水道「民営化」よりも
タチが悪い

 一応、公的資金は入れない建前にはなっているものの、災害による被害が甚大である場合等は、事業者が多大な公的な負担を求めてくることは確実だろうし、こっそりとそれが可能な仕組みにしておく可能性がある。

 それどころか、地方公共団体側が住民の不安を払拭すると称して、自ら契約の段階でそのように申し出る可能性さえある。それではまさに「カモネギ」だが、そうなると、民間資金の活用だの何だのと言っていたのに、一体何のための水道コンセッションなのか分からなくなる。

 民間企業が「オイシイ」ところだけもっていき、尻拭いは住民の負担や税金。これが水道コンセッション問題の本質というところであろう。

 要するに、民営化ではないが、「困ったときの公的資金」とばかりにリスクを極力地方公共団体に寄せることができる分、民営化よりタチが悪いということだろう(むろん、インフラごと民間に売り渡す民営化など論外であるが…)。

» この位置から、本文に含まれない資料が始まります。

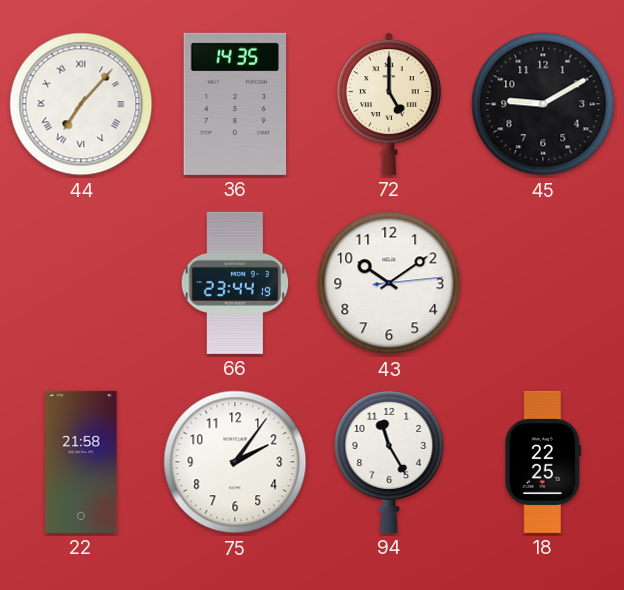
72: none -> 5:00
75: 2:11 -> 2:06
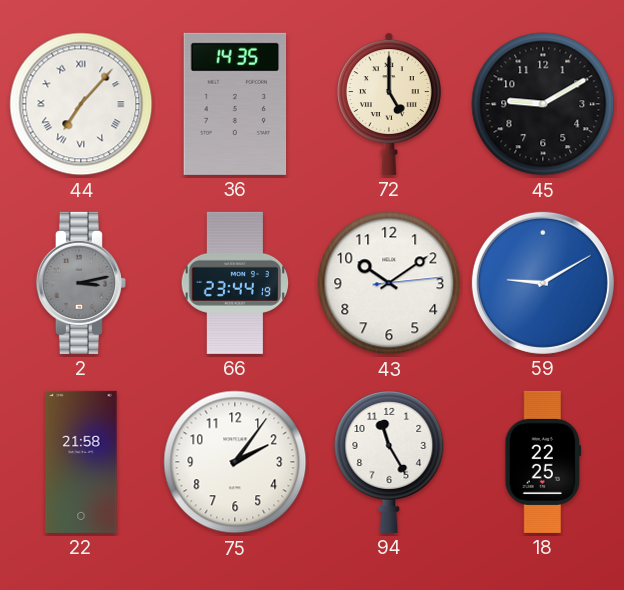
2: none -> 3:13
59: none -> 9:10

 加えて、事業者といっても特定企業1社でということはなく、水道事業に強みを持つ企業を中心に金融関係の企業も含めて(コンセッションフィーの支払いもあるため)複数社の出資により特定目的会社(SPC)を設立し、これを表向きの事業主体かつお金の受け皿として、地方公共団体と運営権実施契約を締結する。

 実際に維持管理や保守等、料金の徴収等を行うのはSPCから業務の委託を受けたサブコントラクター、いわゆるサブコンであり、そうした企業はSPC参加(出資)企業やその関連会社である。

 SPCの資金調達方法は出資(株式)および融資(借入金)である。

国民の大事なインフラが
金融投機の対象に

 ここが次の問題点で、出資者に対する配当の支払い、および融資者に対する利払いが発生するので、SPCはそれを加味して料金を設定し、コストの適正化を図る必要がある。出資と融資の割合は対象事業や事業の仕組みによるので一律には言えない。